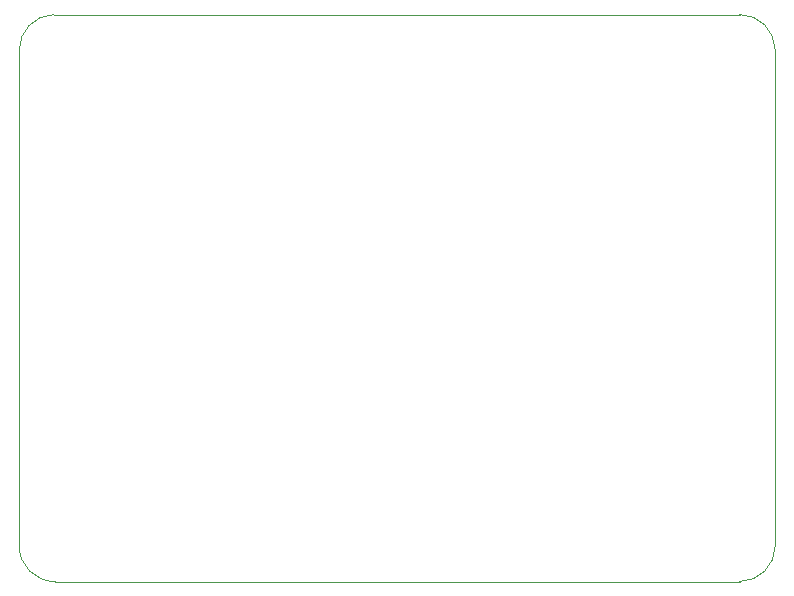
<source format=gbr>
%TF.GenerationSoftware,KiCad,Pcbnew,9.0.6*%
%TF.CreationDate,2025-12-10T21:10:53-05:00*%
%TF.ProjectId,portiloop,706f7274-696c-46f6-9f70-2e6b69636164,2.3*%
%TF.SameCoordinates,Original*%
%TF.FileFunction,Profile,NP*%
%FSLAX46Y46*%
G04 Gerber Fmt 4.6, Leading zero omitted, Abs format (unit mm)*
G04 Created by KiCad (PCBNEW 9.0.6) date 2025-12-10 21:10:53*
%MOMM*%
%LPD*%
G01*
G04 APERTURE LIST*
%TA.AperFunction,Profile*%
%ADD10C,0.050000*%
%TD*%
G04 APERTURE END LIST*
D10*
X132119858Y-37637474D02*
G75*
G02*
X135119480Y-40620850I-358J-3000026D01*
G01*
X74183912Y-85637987D02*
G75*
G02*
X71119062Y-82570849I-64412J3000487D01*
G01*
X135119510Y-40620927D02*
X135119090Y-82637510D01*
X132119860Y-85637770D02*
X74183911Y-85637939D01*
X71118238Y-40645963D02*
G75*
G02*
X74019510Y-37637942I3001252J8423D01*
G01*
X71119094Y-82570850D02*
X71119090Y-40646310D01*
X135119090Y-82637510D02*
G75*
G02*
X132119860Y-85637090I-2999590J10D01*
G01*
X74023016Y-37637942D02*
X132119520Y-37637940D01*
M02*

</source>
==================================================
§ Request:
Which lines of the data hold the string "KiCad"? Return each of them.

§ Solution to the exercise:
%TF.GenerationSoftware,KiCad,Pcbnew,9.0.6*%
G04 Created by KiCad (PCBNEW 9.0.6) date 2025-12-10 21:10:53*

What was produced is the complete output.